In People & Stories/Gente y Cuentos, he read literature for the first time in a long while. Some of the stories stayed with him, like “Thank You, M’am,” by Langston Hughes, the story of a boy who attempts to snatch an older woman’s purse. Instead of turning him over to the police, the woman takes the boy home and teaches him a life-changing lesson about generosity, need and forgiveness.

“’Thank You, M’am’ showed me that people are always going to have problems, and to try not to be quick to judge. People have limits of what they can and cannot do.”

Lee says he felt anxious when facilitator Alison Stevenson first asked him to write. “I’m a horrible speller. Now I know you can just ask for help. I was nervous at first. But it was fun. People & Stories showed me writing isn’t all that bad.”

After the graduation ceremony, after reading his story and receiving a copy of Langston Hughes’s short stories as a gift, McFarland paged through the table of contents and smiled. “I’m actually going to take time and read this Langston Hughes book. There are some good titles in there. It’ll be the first time in a long time actually taking time to read a book.”

He looks up. “I’m 21. I realize that I want to get this done. This is the biggest step in my life right now.”

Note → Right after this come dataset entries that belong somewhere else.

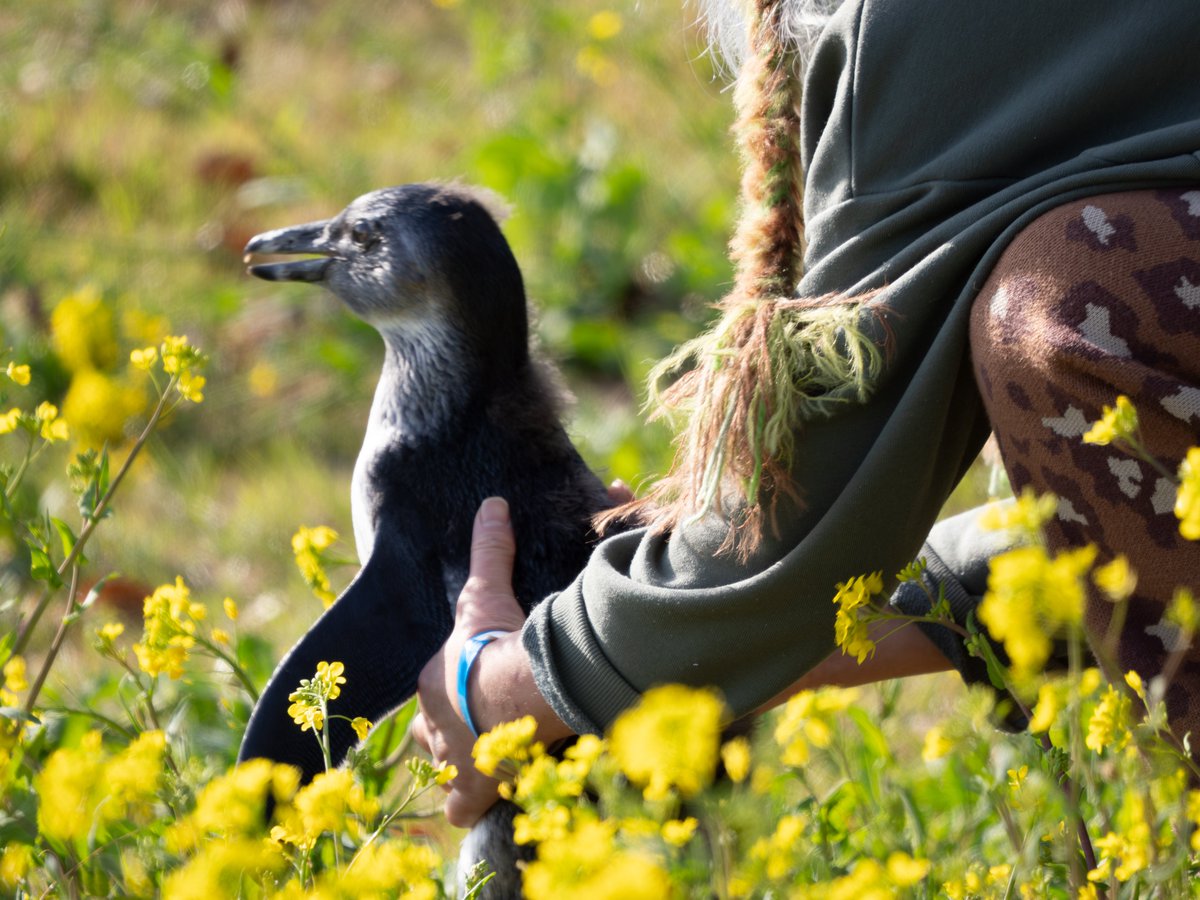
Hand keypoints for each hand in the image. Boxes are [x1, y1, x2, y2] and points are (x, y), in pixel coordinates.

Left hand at [412, 497, 570, 826]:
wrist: (515, 689)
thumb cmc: (496, 642)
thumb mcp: (489, 592)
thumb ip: (491, 549)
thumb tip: (492, 503)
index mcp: (432, 681)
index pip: (433, 686)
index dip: (453, 686)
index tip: (478, 683)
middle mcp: (433, 726)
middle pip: (431, 731)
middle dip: (448, 728)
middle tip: (478, 725)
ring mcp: (450, 763)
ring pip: (444, 770)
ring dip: (462, 767)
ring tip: (490, 762)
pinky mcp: (472, 793)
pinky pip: (462, 811)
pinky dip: (474, 808)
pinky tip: (490, 801)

For classmate Leroy Kearse, a 16-year-old from Trenton, People & Stories posed a challenge to two skills he did not think of as “my strong sides”—reading and writing. After the classes, he says shyly, “I like it a little bit better. When I read, I’ll pay attention more now.”

“Thank You, M’am” also made an impression on him, as did “Homework,” Peter Cameron’s story about a boy who loses his only friend when his dog is killed in a supermarket parking lot. Leroy wrote about the death of his own dog, Star, when he was 11 years old. “I just wanted Star back,” he wrote. “Because there was no dog like Star. It took me about three months to get over it…And from that day on, I name all my girl dogs Star.”

Leroy said he felt proud of his stories that were included in the Youth Corps anthology. After participating in a long string of educational and vocational programs, Leroy is finally serious about getting his GED.

“My GED matters because without that, I can’t make it too far in life. Pretty soon, you’ll need that just to sweep the floor at McDonald’s. I’d like to do real estate or something to do with houses. If not that, then run my own business.” He plans to take the GED this fall.